"I say, see these smart women!" he growled, "Mrs. Blynne and her daughter—flaunting in French frocks. I'll swear they live in two rooms, and have not a stiver over three hundred a year. How the dickens do they do it?"
"Credit," muttered his companion.
"Bah! widows with small incomes don't get that. It's my belief she is going to induce that old fool, Montlevi, to marry her."
"I am sure I haven't the smallest objection," drawled Captain Haig.
"And here comes Lady Tracy-Fleet, with her two little girls on show, quite the pattern matron! and I happen to know that she lost eight hundred pounds one night last week at bridge. There is Leoni and his daughter; she will have a great fortune. Eh, Malcolm? rather dark, but you can't have everything!" But Malcolm made no reply; he was gravely considering his boots.

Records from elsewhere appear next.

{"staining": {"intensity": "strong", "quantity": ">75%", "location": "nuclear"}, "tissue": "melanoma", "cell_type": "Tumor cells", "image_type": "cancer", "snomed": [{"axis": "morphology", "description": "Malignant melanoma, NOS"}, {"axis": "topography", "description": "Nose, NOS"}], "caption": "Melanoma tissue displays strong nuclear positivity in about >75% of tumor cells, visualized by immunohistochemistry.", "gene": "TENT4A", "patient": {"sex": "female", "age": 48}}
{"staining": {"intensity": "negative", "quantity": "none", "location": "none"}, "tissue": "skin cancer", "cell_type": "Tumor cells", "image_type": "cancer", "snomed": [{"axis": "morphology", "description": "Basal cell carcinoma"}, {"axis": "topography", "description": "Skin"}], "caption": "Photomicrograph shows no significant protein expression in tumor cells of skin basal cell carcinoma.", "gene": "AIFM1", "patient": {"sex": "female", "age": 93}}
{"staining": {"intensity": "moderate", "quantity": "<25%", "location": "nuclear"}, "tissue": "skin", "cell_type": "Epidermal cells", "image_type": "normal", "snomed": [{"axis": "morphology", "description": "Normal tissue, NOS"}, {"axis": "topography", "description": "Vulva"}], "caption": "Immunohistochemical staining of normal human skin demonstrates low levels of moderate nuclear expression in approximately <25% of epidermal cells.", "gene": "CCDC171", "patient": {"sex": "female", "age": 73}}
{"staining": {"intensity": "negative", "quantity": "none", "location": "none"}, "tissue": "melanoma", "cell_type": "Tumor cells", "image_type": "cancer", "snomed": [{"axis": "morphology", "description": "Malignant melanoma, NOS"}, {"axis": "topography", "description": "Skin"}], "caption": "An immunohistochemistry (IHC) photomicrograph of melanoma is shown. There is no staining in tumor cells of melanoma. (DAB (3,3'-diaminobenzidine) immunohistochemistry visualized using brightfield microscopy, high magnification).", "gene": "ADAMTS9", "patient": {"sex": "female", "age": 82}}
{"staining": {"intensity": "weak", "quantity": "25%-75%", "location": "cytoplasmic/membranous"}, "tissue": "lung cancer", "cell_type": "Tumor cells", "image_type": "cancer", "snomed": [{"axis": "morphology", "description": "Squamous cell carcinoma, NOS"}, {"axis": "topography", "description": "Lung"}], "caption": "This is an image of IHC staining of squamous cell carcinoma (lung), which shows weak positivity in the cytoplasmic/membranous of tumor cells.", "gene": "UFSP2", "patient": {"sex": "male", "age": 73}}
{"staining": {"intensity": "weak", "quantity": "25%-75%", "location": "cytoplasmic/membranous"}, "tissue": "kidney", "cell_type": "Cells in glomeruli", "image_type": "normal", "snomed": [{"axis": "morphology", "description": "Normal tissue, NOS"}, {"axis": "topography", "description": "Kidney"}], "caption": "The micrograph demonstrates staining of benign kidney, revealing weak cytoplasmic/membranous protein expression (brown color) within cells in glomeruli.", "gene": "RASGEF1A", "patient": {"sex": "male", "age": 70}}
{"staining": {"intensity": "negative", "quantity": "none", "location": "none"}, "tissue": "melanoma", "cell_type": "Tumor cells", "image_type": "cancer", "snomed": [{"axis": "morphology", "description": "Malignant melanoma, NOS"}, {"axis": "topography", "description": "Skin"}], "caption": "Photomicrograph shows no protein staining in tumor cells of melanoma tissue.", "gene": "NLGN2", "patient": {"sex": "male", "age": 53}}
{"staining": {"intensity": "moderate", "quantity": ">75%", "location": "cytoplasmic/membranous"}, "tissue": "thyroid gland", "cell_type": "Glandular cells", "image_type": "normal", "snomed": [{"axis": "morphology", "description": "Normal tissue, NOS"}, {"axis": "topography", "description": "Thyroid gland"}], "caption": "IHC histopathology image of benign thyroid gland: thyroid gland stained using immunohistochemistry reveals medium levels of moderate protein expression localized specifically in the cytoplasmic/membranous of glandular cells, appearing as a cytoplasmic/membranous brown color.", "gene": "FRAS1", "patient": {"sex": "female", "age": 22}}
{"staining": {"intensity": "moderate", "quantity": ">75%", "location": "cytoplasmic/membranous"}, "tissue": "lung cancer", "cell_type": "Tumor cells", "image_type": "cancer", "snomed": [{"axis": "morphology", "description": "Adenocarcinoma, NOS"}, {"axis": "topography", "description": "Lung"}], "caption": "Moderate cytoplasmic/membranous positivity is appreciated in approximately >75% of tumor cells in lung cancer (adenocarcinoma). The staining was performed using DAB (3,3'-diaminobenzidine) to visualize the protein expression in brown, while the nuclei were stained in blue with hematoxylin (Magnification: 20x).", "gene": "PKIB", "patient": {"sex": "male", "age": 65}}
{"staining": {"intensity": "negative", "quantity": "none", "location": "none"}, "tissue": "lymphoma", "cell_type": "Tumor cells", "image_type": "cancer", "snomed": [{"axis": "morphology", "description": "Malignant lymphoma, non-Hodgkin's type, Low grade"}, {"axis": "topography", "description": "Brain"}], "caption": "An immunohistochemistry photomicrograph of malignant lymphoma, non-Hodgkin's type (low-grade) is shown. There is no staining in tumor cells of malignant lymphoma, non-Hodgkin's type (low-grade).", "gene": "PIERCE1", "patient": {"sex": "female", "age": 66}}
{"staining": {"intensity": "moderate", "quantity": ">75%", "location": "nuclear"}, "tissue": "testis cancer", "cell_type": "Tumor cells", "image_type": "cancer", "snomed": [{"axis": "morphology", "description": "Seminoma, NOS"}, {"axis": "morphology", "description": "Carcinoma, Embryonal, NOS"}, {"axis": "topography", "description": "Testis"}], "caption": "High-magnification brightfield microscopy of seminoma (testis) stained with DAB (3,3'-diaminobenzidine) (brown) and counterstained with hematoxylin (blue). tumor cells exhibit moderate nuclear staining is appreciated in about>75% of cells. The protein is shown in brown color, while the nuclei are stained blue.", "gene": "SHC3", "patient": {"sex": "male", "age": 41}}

"Hallo!" exclaimed his uncle after a pause; "I say, do you remember that girl at Homburg—Miss Chandos, the heiress? Why, of course you do—you were rather gone in that quarter, eh?—old woman left her nothing, and she went to India and got mixed up with a lot of shady people."
"Yes; what about her?"
"Why, she is over there! and coming this way, with Lord Sombourne and Lady Ida Eustace."
Malcolm ceased to lounge and contemplate his favourite pair of boots, and instantly sat up erect and alert.
Yes; walking with measured ease between a tall, aristocratic old man and a tall, aristocratic woman, he beheld Verona. She wore a long, flowing white gown, a black hat, and carried in her hand a dainty pink parasol. She looked lovely!